Declines in retail property values have pushed up loan-to-value ratios — a key risk metric — on Intu’s extensive debt. The company maintains it has “significant” headroom before it hits loan-to-value ceilings agreed with lenders, which would place it officially in default.

But even below those limits, Intu could lose operating control of some shopping centres if property values fell far enough, according to company documents. Meanwhile some £3.7bn of debt, much of it secured against individual assets, will need refinancing by the end of 2024.

“The company is in a very deep hole . . . the longer it waits to take corrective action, the fewer options it will have,” said Robert Duncan, an analyst at Numis.

Intu in its current form dates from 2010 when it demerged from Liberty, then acquired Manchester’s Trafford Centre from Peel Group, the Manchester-based conglomerate founded by billionaire John Whittaker. The deal in exchange for shares made Peel one of Intu’s largest investors, while Mr Whittaker himself is another.

In the past 18 months there have been two failed takeover approaches for the property group — last year’s attempt by Peel, Saudi investors and Canada’s Brookfield to take the company private for 210.4p per share, and an earlier all-share offer from rival Hammerson, worth an even higher 253.9p.

Since then, Intu’s situation has worsened. It scrapped its dividend, and at the start of this month its share price was trading at 76.9p, a 76 per cent discount to net asset value, according to RBC Capital Markets.

The company wants to sell stakes in shopping centres to cut its borrowing; an auction process is under way for stakes in two of its Spanish properties.

However, any sales or refinancings of UK shopping centres, which make up most of Intu’s portfolio, would take place in a nervous market. Banks and investors are cutting retail property exposure. Sales of shopping centres have hit record lows and the cost of retail property debt is rising.

Kuwaiti investors bought half of Intu’s Derby shopping centre this year, but secured a structured deal giving them preferential access to its income.

Matthew Roberts, who took over as Intu’s chief executive in April, nonetheless said the quality of the company’s portfolio of large regional shopping centres meant he had “some good cards to play”.

“I’m very happy with what I have inherited from a bricks-and-mortar point of view,” he said.

Jonathan De Mello, head of retail consultancy at Harper Dennis Hobbs, agreed that Intu had “good malls in strong locations . . . though there is a divergence between the strongest, like the Trafford Centre, and some of the others.”

Footfall across Intu’s portfolio in the first quarter was down 0.2 per cent, a much narrower fall than the national decline of 2.1 per cent. But shopping centres are having to work hard to stay relevant. At Lakeside, a £72m extension will include a Nickelodeon family entertainment centre. A Travelodge hotel opened there in 2017, and Intu wants to build more than 1,000 homes on the site.

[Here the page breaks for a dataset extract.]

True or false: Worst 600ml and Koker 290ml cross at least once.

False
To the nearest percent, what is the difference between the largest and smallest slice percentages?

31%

Landlords also want to create “experiences” that will lure shoppers into malls, while turning retail destinations into more fashionable mixed-use sites.

Among Intu’s reasons for opposing the Arcadia CVA was the likely backlash from other tenants still paying full rents. Mr De Mello said Intu had “aggressively” driven up rents across its portfolio in recent years.

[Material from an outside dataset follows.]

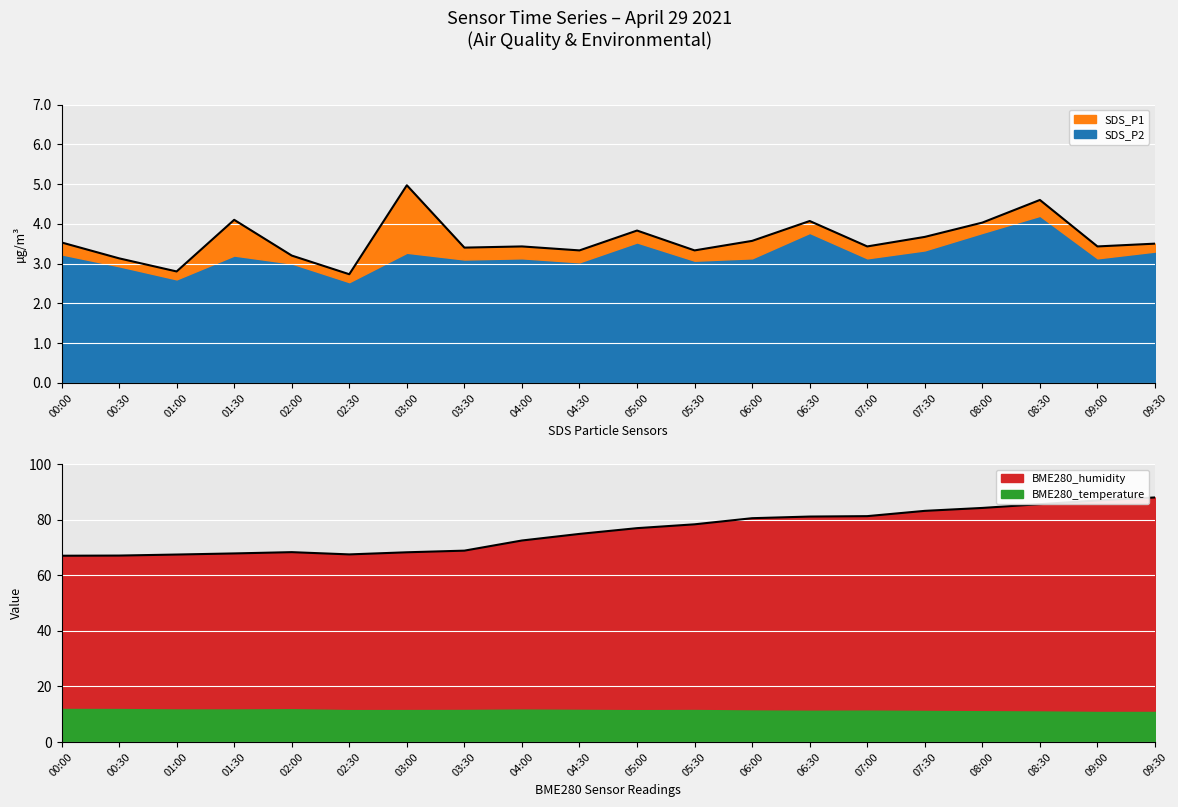

Is it true that Total line equals 21.8 at 01:30?

False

Mr Roberts will update the market on the company’s strategy at the end of this month. He is consulting with tenants and offering staff extra mental health support amid the sector’s turmoil.

Back at Lakeside, Ms Westpfel remained unconvinced. She was frustrated by the inability to “filter” clothes in a store, as you would online, and did not know if her day out at the mall would result in any purchases. What would persuade her to buy? With a shrug, she suggests: “More discounts.”